ASSIGNED TASK: A letter-for-letter copy of the listing is required, with no pictures in it.

☆ ☆ ☆

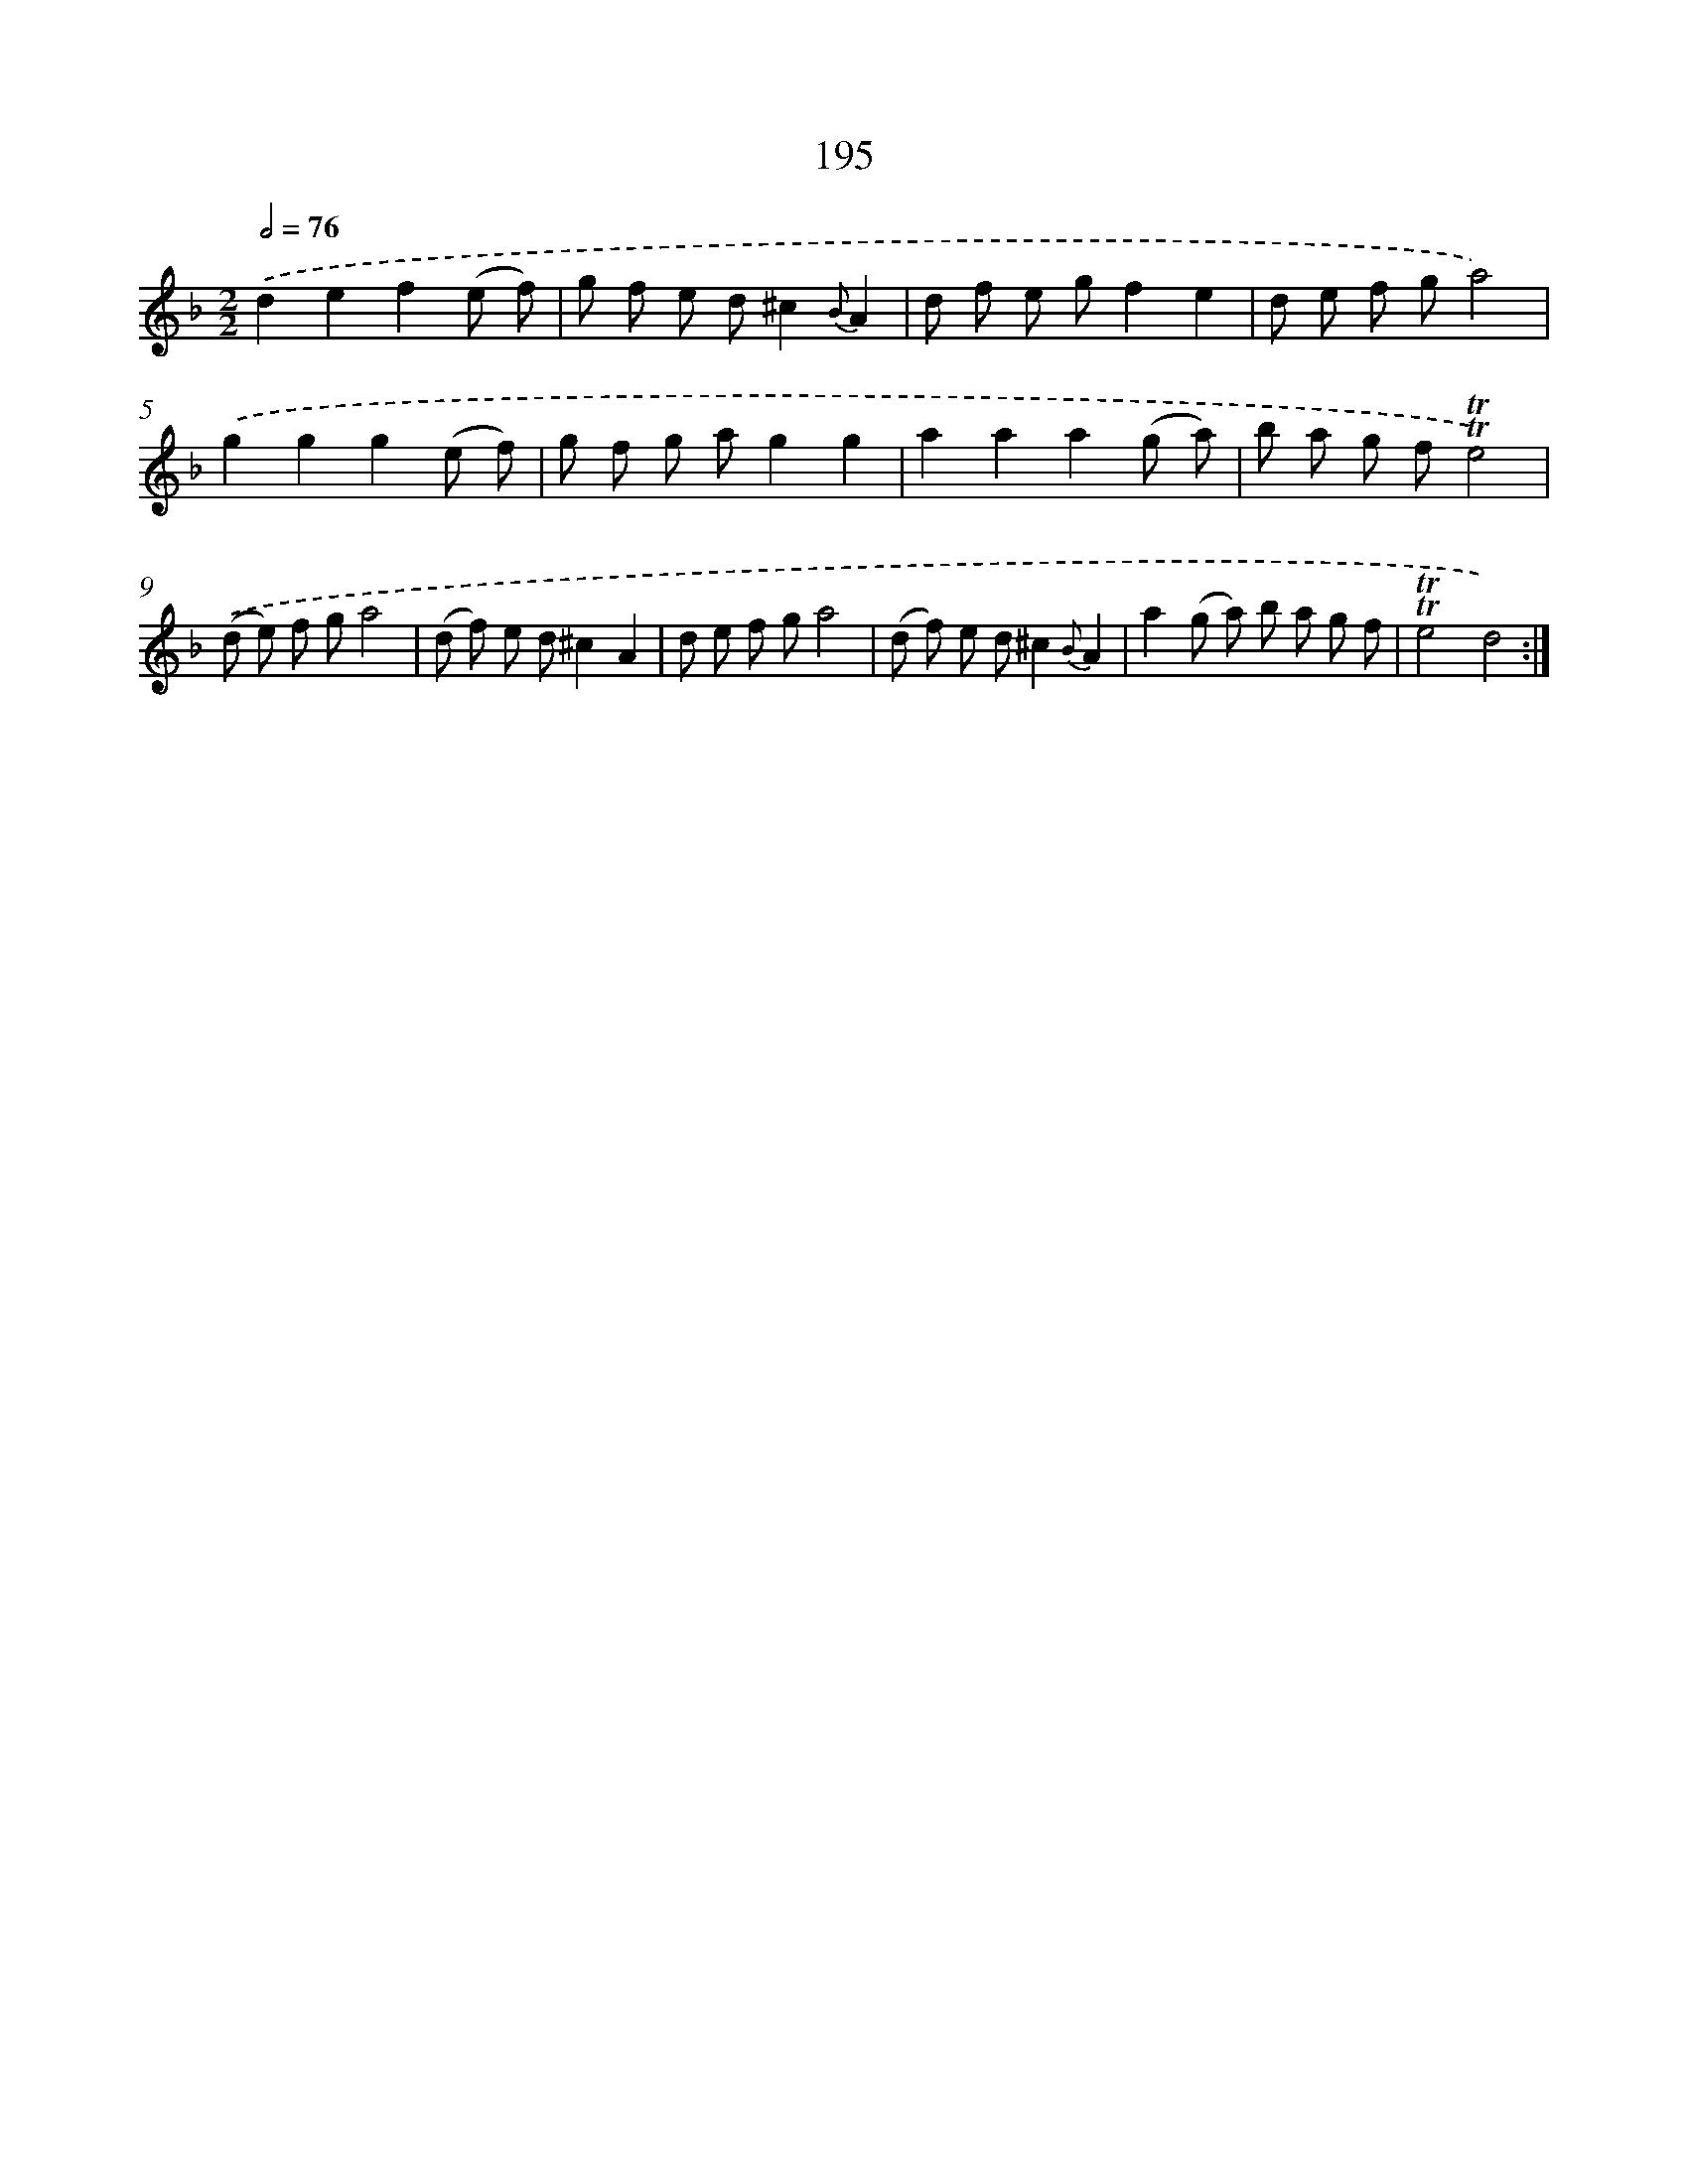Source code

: X: 15739
T: 195
%%abc-version 2.0
%%abcx-abcm2ps-target-version 5.9.1 (29 Sep 2008)
%%abc-creator hum2abc beta
%%abcx-conversion-date 2018/11/01 14:37:56
%%humdrum-veritas 89858909
%%humdrum-veritas-data 261028892
%%continueall 1
%%barnumbers 0
L: 1/8
M: 2/2
Q: 1/2=76
K: F clef=treble
.('d2e2f2(e f) |
g f e d^c2{B}A2 |
d f e gf2e2 |
d e f ga4) |
.('g2g2g2(e f) |
g f g ag2g2 |
a2a2a2(g a) |
b a g f!trill!!trill!e4) |
.('(d e) f ga4 |
(d f) e d^c2A2 |
d e f ga4 |
(d f) e d^c2{B}A2 |
a2(g a) b a g f |
!trill!!trill!e4d4) :|]
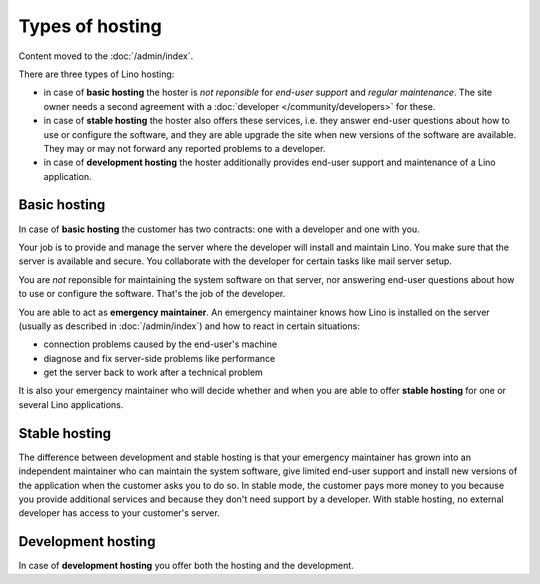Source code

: ================
Types of hosting
================

Content moved to the :doc:`/admin/index`.


There are three types of Lino hosting:
  
- in case of **basic hosting** the hoster is *not reponsible* for
  *end-user support* and *regular maintenance*.  The site owner needs a
  second agreement with a :doc:`developer </community/developers>` for
  these.
       
- in case of **stable hosting** the hoster also offers these services,
  i.e. they answer end-user questions about how to use or configure the
  software, and they are able upgrade the site when new versions of the
  software are available. They may or may not forward any reported
  problems to a developer.

- in case of **development hosting** the hoster additionally provides
  end-user support and maintenance of a Lino application.


Basic hosting
=============
  
In case of **basic hosting** the customer has two contracts: one with
a developer and one with you.  

Your job is to provide and manage the server where the developer will
install and maintain Lino. You make sure that the server is available
and secure. You collaborate with the developer for certain tasks like
mail server setup.

You are *not* reponsible for maintaining the system software on that
server, nor answering end-user questions about how to use or configure
the software. That's the job of the developer.

You are able to act as **emergency maintainer**.  An emergency
maintainer knows how Lino is installed on the server (usually as
described in :doc:`/admin/index`) and how to react in certain
situations:

- connection problems caused by the end-user's machine
- diagnose and fix server-side problems like performance
- get the server back to work after a technical problem

It is also your emergency maintainer who will decide whether and when
you are able to offer **stable hosting** for one or several Lino
applications.

.. _stable_hosting:

Stable hosting
==============

The difference between development and stable hosting is that your
emergency maintainer has grown into an independent maintainer who can
maintain the system software, give limited end-user support and
install new versions of the application when the customer asks you to
do so.  In stable mode, the customer pays more money to you because
you provide additional services and because they don't need support by
a developer.  With stable hosting, no external developer has access to
your customer's server.

Development hosting
===================
  
In case of **development hosting** you offer both the hosting and the
development.


..
    A **master machine** is a virtual machine which hosts one or several
    demo sites on different Lino versions.

    customized for you by a
    developer

    You can set up and maintain a docker server and serve one of the
    dockerfiles maintained by the Lino team.  See e.g.
    https://docs.docker.com/engine/installation/linux/ubuntulinux/

    With Docker hosting the customer is always in stable mode and cannot
    switch to development mode.

    The Lino team plans to start this type of hosting as soon as there is
    a first pilot user.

☆ ☆ ☆

RESPONSE TO THIS EXERCISE:
Source code

: X: 15739
T: 195
%%abc-version 2.0
%%abcx-abcm2ps-target-version 5.9.1 (29 Sep 2008)
%%abc-creator hum2abc beta
%%abcx-conversion-date 2018/11/01 14:37:56
%%humdrum-veritas 89858909
%%humdrum-veritas-data 261028892
%%continueall 1
%%barnumbers 0
L: 1/8
M: 2/2
Q: 1/2=76
K: F clef=treble
.('d2e2f2(e f) |
g f e d^c2{B}A2 |
d f e gf2e2 |
d e f ga4) |
.('g2g2g2(e f) |
g f g ag2g2 |
a2a2a2(g a) |
b a g f!trill!!trill!e4) |
.('(d e) f ga4 |
(d f) e d^c2A2 |
d e f ga4 |
(d f) e d^c2{B}A2 |
a2(g a) b a g f |
!trill!!trill!e4d4) :|]
Source code

: ================
Types of hosting
================

Content moved to the :doc:`/admin/index`.


There are three types of Lino hosting:
  
- in case of **basic hosting** the hoster is *not reponsible* for
  *end-user support* and *regular maintenance*.  The site owner needs a
  second agreement with a :doc:`developer </community/developers>` for
  these.
       
- in case of **stable hosting** the hoster also offers these services,
  i.e. they answer end-user questions about how to use or configure the
  software, and they are able upgrade the site when new versions of the
  software are available. They may or may not forward any reported
  problems to a developer.

- in case of **development hosting** the hoster additionally provides
  end-user support and maintenance of a Lino application.


Basic hosting
=============
  
In case of **basic hosting** the customer has two contracts: one with
a developer and one with you.  

Your job is to provide and manage the server where the developer will
install and maintain Lino. You make sure that the server is available
and secure. You collaborate with the developer for certain tasks like
mail server setup.

You are *not* reponsible for maintaining the system software on that
server, nor answering end-user questions about how to use or configure
the software. That's the job of the developer.

You are able to act as **emergency maintainer**.  An emergency
maintainer knows how Lino is installed on the server (usually as
described in :doc:`/admin/index`) and how to react in certain
situations:

- connection problems caused by the end-user's machine
- diagnose and fix server-side problems like performance
- get the server back to work after a technical problem

It is also your emergency maintainer who will decide whether and when
you are able to offer **stable hosting** for one or several Lino
applications.

.. _stable_hosting:

Stable hosting
==============

The difference between development and stable hosting is that your
emergency maintainer has grown into an independent maintainer who can
maintain the system software, give limited end-user support and
install new versions of the application when the customer asks you to
do so.  In stable mode, the customer pays more money to you because
you provide additional services and because they don't need support by
a developer.  With stable hosting, no external developer has access to
your customer's server.

Development hosting
===================
  
In case of **development hosting** you offer both the hosting and the
development.


..
    A **master machine** is a virtual machine which hosts one or several
    demo sites on different Lino versions.

    customized for you by a
    developer

    You can set up and maintain a docker server and serve one of the
    dockerfiles maintained by the Lino team.  See e.g.
    https://docs.docker.com/engine/installation/linux/ubuntulinux/

    With Docker hosting the customer is always in stable mode and cannot
    switch to development mode.

    The Lino team plans to start this type of hosting as soon as there is
    a first pilot user.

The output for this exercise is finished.